CONSIGNE
Relevez tous les arguments invoqués par la pétition contre l'abattage des arbres, d'après le texte sur Tintigny ci-dessous.

TEXTE
Tintigny – Retour sur une défaite (et sur une pétition à contretemps)
Au sein de la rédaction d’Occupons le Terrain, nous avons longuement discuté à propos de la pertinence de cet article. Pas sur le fait de vous faire part d’une défaite – ce sont des choses qui arrivent et nos collectifs ne peuvent non plus remporter 100% des combats – mais plutôt sur la leçon que nous pouvons en tirer pour l’avenir de nos luttes.
Retour aux origines
Dans le courant du mois d’août, nous vous avons sollicité dans le cadre d’une enquête publique concernant le projet d’abattage d’arbres à la Drève du château de Villemont (Tintigny). Outre le fait que plusieurs de ces arbres étaient qualifiés de « remarquables » et donc étaient sensés être protégés, cet abattage ouvrait la voie à un vaste projet immobilier menaçant une centaine de mètres de cette drève longue de 500 mètres.
Un collectif de riverains s’est rapidement formé et une pétition en opposition à ce projet a été mise en ligne. Cette pétition reprenait comme arguments principaux l’impact visuel négatif et la rupture paysagère suite à l’abattage de ces 18 arbres ainsi que la perte écologique et patrimoniale d’arbres atteignant presque le cap des 100 ans. La pétition invoquait aussi la valeur historique et la mémoire collective liée au site du château de Villemont, victime d’un incendie durant la première guerre mondiale.
Rapidement, une mobilisation citoyenne s’est manifestée autour de cette pétition, cette dernière ayant récolté près de 300 signatures en un peu plus d’une semaine. Ce qui n’a pas été du goût de l’autorité communale, plutôt favorable au projet.
La menace du Bourgmestre
En réaction à cette mobilisation, le Bourgmestre Piedboeuf (MR) a réagi par voie de presse en précisant qu’il ne tiendrait pas compte des pétitions, celles-ci ne constituant pas la voie légale pour réagir à une enquête publique. L’intention politique de museler les opposant.e.s au projet a ainsi éclaté au grand jour.
Même si d’autres autorités communales en Wallonie ont déjà fait preuve d’une plus grande largeur d’esprit en acceptant les pétitions en réaction à une enquête publique, la manœuvre du Bourgmestre Piedboeuf n’a rien d’illégal. En effet, comme nous le précisons dans notre fiche pratique dédiée, « Durant la phase d’enquête publique, vous aurez à récolter un maximum de lettres individuelles de remarques/opposition au projet auprès de vos soutiens ou des signatures sur une lettre-type que votre collectif aura préalablement rédigée. Introduire une pétition à ce moment-là jetterait le trouble dans l’esprit de vos soutiens, ces derniers ne sachant pas ce qu’il vaut mieux signer. De plus, sur le plan légal, les autorités communales peuvent considérer la pétition (peu importe le nombre de signatures récoltées) comme comptant pour une seule lettre d’opposition. Il vaut donc mieux ne pas introduire de pétition durant ces phases, voire suspendre provisoirement la publicité que vous faites autour d’une pétition qui serait déjà en ligne ».

JEU DE DONNÉES
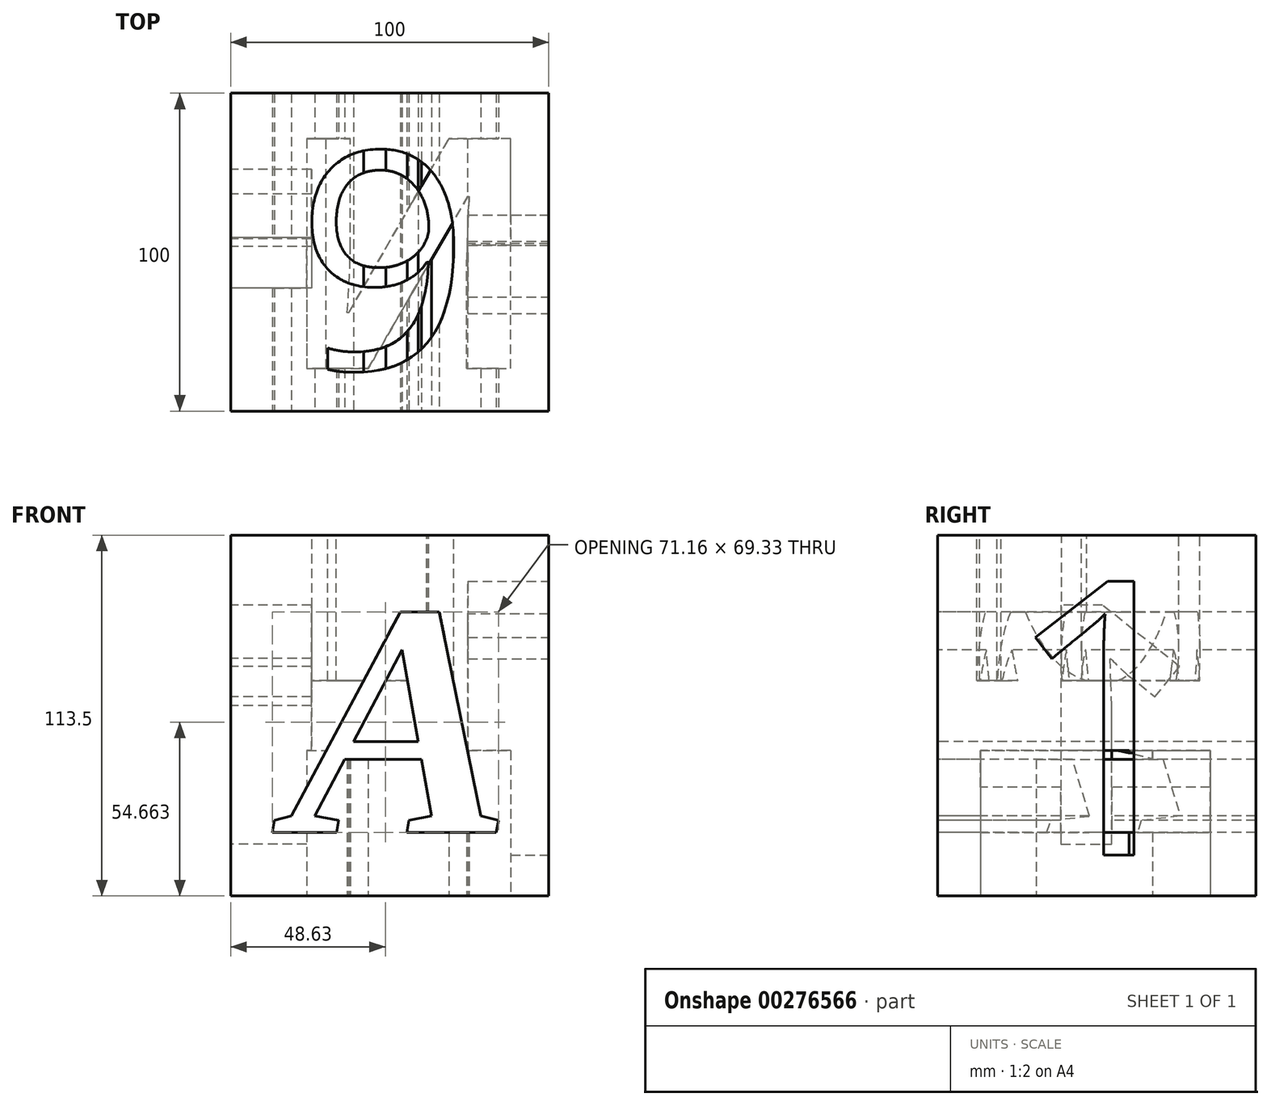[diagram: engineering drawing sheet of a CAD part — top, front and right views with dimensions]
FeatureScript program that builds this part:
annotation { "Feature Type Name" : "Feature", "Feature Type Description" : "" }
export const myFeature = defineFeature(function(context is Context, id is Id, definition is map)
    precondition{}
    {
        {
            var Q0;
            Q0=qCreatedBy(makeId("Front.planeOp"),FACE);
            var sketch = newSketch(context, id + "F0", { "sketchPlane" : qUnion([Q0])});
            skLineSegment(sketch, "E0.bottom", {"start": v(50, -56.75) * mm, "end": v(-50, -56.75) * mm});
            skLineSegment(sketch, "E0.top", {"start": v(50, 56.75) * mm, "end": v(-50, 56.75) * mm});
            skLineSegment(sketch, "E0.left", {"start": v(50, -56.75) * mm, "end": v(50, 56.75) * mm});
            skLineSegment(sketch, "E0.right", {"start": v(-50, -56.75) * mm, "end": v(-50, 56.75) * mm});
            skPoint(sketch, "E0.middle", {"position": v(0, 0) * mm});
            skSolve(sketch);
        }
        {
            var Q0;
            Q0=makeQuery(id+"F0.imprint","IMPRINT",FACE,{"disambiguationData":[TD([[makeQuery(id+"F0.imprint","IMPRINT",EDGE,{"derivedFrom":sQuery(id+"F0.wireOp",EDGE,"E0.bottom")}),-1.0]])]});
            extrude(context, id + "F1", {"entities" : qUnion([Q0]), "depth" : 100 * mm});
        }
        {
            var Q0;
            Q0=makeQuery(id+"F1.opExtrude","CAP_FACE",FACE,{"disambiguationData":[OSD([sQuery(id+"F0.wireOp",EDGE,"E0.bottom"),sQuery(id+"F0.wireOp",EDGE,"E0.top"),sQuery(id+"F0.wireOp",EDGE,"E0.left"),sQuery(id+"F0.wireOp",EDGE,"E0.right")])],"isStart":false});
            var sketch = newSketch(context, id + "F2", { "sketchPlane" : qUnion([Q0])});
            skText(sketch, "E1", { "text": "A", "fontName": "Tinos-BoldItalic.ttf"});
            const initialGuessF2  = {"E1": [-0.03152, -0.03675, 1, 0, 0.07561]};
            skSetInitialGuess(sketch, initialGuessF2);
            skSolve(sketch);
        }
        {
            var Q0;
            Q0=makeQuery(id+"F1.opExtrude","SWEPT_FACE",FACE,{"disambiguationData":[OSD([sQuery(id+"F0.wireOp",EDGE,"E0.left")])]});
            var sketch = newSketch(context, id + "F3", { "sketchPlane" : qUnion([Q0])});
            skSolve(sketch);
        }
        {
            var Q0;
            Q0=makeQuery(id+"F1.opExtrude","SWEPT_FACE",FACE,{"disambiguationData":[OSD([sQuery(id+"F0.wireOp",EDGE,"E0.right")])]});
            var sketch = newSketch(context, id + "F4", { "sketchPlane" : qUnion([Q0])});
            skText(sketch, "E2", { "text": "1", "fontName": "OpenSans-Bold.ttf"});
            const initialGuessF4  = {"E2": [0.0178, -0.0404, 1, 0, 0.07574]};
            skSetInitialGuess(sketch, initialGuessF4);
            skSolve(sketch);
        }
        {
            var Q0;
            Q0=makeQuery(id+"F1.opExtrude","SWEPT_FACE",FACE,{"disambiguationData":[OSD([sQuery(id+"F0.wireOp",EDGE,"E0.bottom")])]});
            var sketch = newSketch(context, id + "F5", { "sketchPlane" : qUnion([Q0])});
            skSolve(sketch);
        }
        {
            var Q0;
            {var subQ0=sQuery(id+"F0.wireOp",EDGE,"E0.left");Q0=makeQuery(id+"F3.imprint","IMPRINT",FACE,{"disambiguationData":[TD([[makeQuery(id+"F3.imprint","IMPRINT",EDGE,{"derivedFrom":makeQuery(id+"F1.opExtrude","CAP_EDGE",EDGE,{"disambiguationData":[OSD([subQ0])],"isStart":true})}),1.0]])]});}
            var sketch = newSketch(context, id + "F6", { "sketchPlane" : qUnion([Q0])});
            skText(sketch, "E3", { "text": "1", "fontName": "OpenSans-Regular.ttf"});
            const initialGuessF6  = {"E3": [-0.08043, -0.04387, 1, 0, 0.08682]};
            skSetInitialGuess(sketch, initialGuessF6);
            skSolve(sketch);
        }
        {
            var Q0;
            Q0=makeQuery(id+"F1.opExtrude","SWEPT_FACE",FACE,{"disambiguationData":[OSD([sQuery(id+"F0.wireOp",EDGE,"E0.top")])]});
            var sketch = newSketch(context, id + "F7", { "sketchPlane" : qUnion([Q0])});
            skText(sketch, "E4", { "text": "9", "fontName": "OpenSans-Regular.ttf"});
            const initialGuessF7  = {"E4": [-0.02942, -0.08685, 1, 0, 0.06886]};
            skSetInitialGuess(sketch, initialGuessF7);
            skSolve(sketch);
        }
        {
            var Q0;
            {var subQ0=sQuery(id+"F0.wireOp",EDGE,"E0.bottom");Q0=makeQuery(id+"F5.imprint","IMPRINT",FACE,{"disambiguationData":[TD([[makeQuery(id+"F5.imprint","IMPRINT",EDGE,{"derivedFrom":makeQuery(id+"F1.opExtrude","CAP_EDGE",EDGE,{"disambiguationData":[OSD([subQ0])],"isStart":true})}),-1.0]])]});}
            var sketch = newSketch(context, id + "F8", { "sketchPlane" : qUnion([Q0])});
            skText(sketch, "E5", { "text": "N", "fontName": "OpenSans-Bold.ttf"});
            const initialGuessF8  = {"E5": [-0.0352, 0.01435, 1, 0, 0.0729]};
            skSetInitialGuess(sketch, initialGuessF8);
            skSolve(sketch);
        }
        {
            var Q0;
            Q0=makeQuery(id+"F2.imprint","IMPRINT",FACE,{"disambiguationData":[TD([[makeQuery(id+"F2.imprint","IMPRINT",EDGE,{"derivedFrom":sQuery(id+"F2.wireOp",EDGE,"E1.sketch_text.stroke-0")}),-1.0]])]});
            extrude(context, id + "F9", {"entities" : qUnion([Q0]), "operationType" : NewBodyOperationType.REMOVE, "oppositeDirection" : true, "depth" : 100.08 * mm});
        }
        {
            var Q0;
            Q0 = qSketchRegion(id + "F6", true);
            extrude(context, id + "F10", {"entities" : qUnion([Q0]), "operationType" : NewBodyOperationType.REMOVE, "oppositeDirection" : true, "depth" : 25.4 * mm});
        }
        {
            var Q0;
            Q0=makeQuery(id+"F4.imprint","IMPRINT",FACE,{"disambiguationData":[TD([[makeQuery(id+"F4.imprint","IMPRINT",EDGE,{"derivedFrom":sQuery(id+"F4.wireOp",EDGE,"E2.sketch_text.stroke-0")}),-1.0]])]});
            extrude(context, id + "F11", {"entities" : qUnion([Q0]), "operationType" : NewBodyOperationType.REMOVE, "oppositeDirection" : true, "depth" : 25.4 * mm});
        }
        {
            var Q0;
            Q0 = qSketchRegion(id + "F7", true);
            extrude(context, id + "F12", {"entities" : qUnion([Q0]), "operationType" : NewBodyOperationType.REMOVE, "oppositeDirection" : true, "depth" : 45.72 * mm});
        }
        {
            var Q0;
            Q0 = qSketchRegion(id + "F8", true);
            extrude(context, id + "F13", {"entities" : qUnion([Q0]), "operationType" : NewBodyOperationType.REMOVE, "oppositeDirection" : true, "depth" : 45.72 * mm});
        }
    });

RÉPONSE COMPLÈTE
- L'impact visuel négatif de l'abattage des 18 arbres
- La rupture paysagère qui suivrait cet abattage
- La perte écologique et patrimoniale d'arbres atteignant presque le cap des 100 ans
- La valeur historique et la mémoire collective liée au site du château de Villemont